Trust me, I've thought about making this change. However, I'm simply not as daring as Beyoncé, Jennifer Lawrence or Miley Cyrus, three of the biggest names in Hollywood who have chopped off their long locks and opted for shorter, sleeker, more manageable pixie cuts.

And honestly, I admire them for doing so -- for being bold enough to ignore the countless critics saying that their short hair makes them look, "less feminine" or "like a little British boy."

I hate that our society has become programmed to believe that long hair is for girls and short hair is for boys. It goes hand-in-hand with notions like, "girls' nurseries should be pink and boys' nurseries should be blue"; or "little girls should play with dolls and little boys should play with trucks"; or "teenage girls should buy makeup and teenage boys should buy video games." The list could go on and on.
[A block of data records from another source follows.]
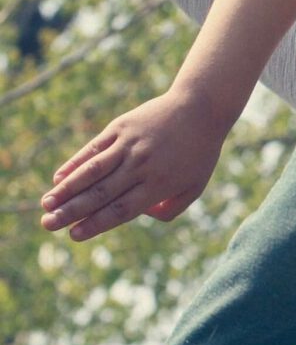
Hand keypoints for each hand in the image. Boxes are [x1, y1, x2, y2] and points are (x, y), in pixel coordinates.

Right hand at [41, 89, 234, 240]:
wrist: (200, 108)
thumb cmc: (199, 153)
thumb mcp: (195, 186)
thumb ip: (170, 208)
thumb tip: (138, 215)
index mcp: (159, 184)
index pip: (121, 209)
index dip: (96, 224)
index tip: (74, 235)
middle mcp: (141, 166)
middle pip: (101, 193)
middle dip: (72, 211)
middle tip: (48, 225)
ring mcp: (129, 145)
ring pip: (92, 171)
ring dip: (67, 189)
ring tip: (46, 205)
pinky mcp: (120, 128)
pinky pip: (93, 149)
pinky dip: (75, 164)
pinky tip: (58, 178)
And despite the progress that both women -- and men -- are making to attempt to shatter these stereotypes, our society still places an alarming amount of emphasis (and scrutiny) on a woman's physical appearance.

Women are continuously held to a Photoshopped version of unnatural, unhealthy, unattainable beauty standards.

Even in 2013, a time when women account for about 60% of U.S. bachelor degree holders and rising, the pressure to achieve the perfect hair, the perfect face and the perfect body is rising as well.

And where is this pressure coming from? More often than not, it comes from the companies selling these "perfect" beauty products.

The ones that say, "buy this lotion and your skin will become irresistibly touchable to this gorgeous man." Or, "buy this conditioner and your hair will be smoother and silkier than silk itself."

But last week, something unusual happened. A hair product company released an advertisement that did not depict a magical, fairytale land filled with shiny-haired-rainbows and blatant sex appeal.

Instead, Pantene Pro-V released an advertisement that depicted... reality.

It's a 60-second video that demonstrates gender inequality in the workplace, and in case you've missed it, you can watch it below.

So this week, I'd like to applaud Pantene Pro-V for being proactive in the fight for gender equality. From the bottom of my split-ends, I thank you for shampoo-ing the stereotype.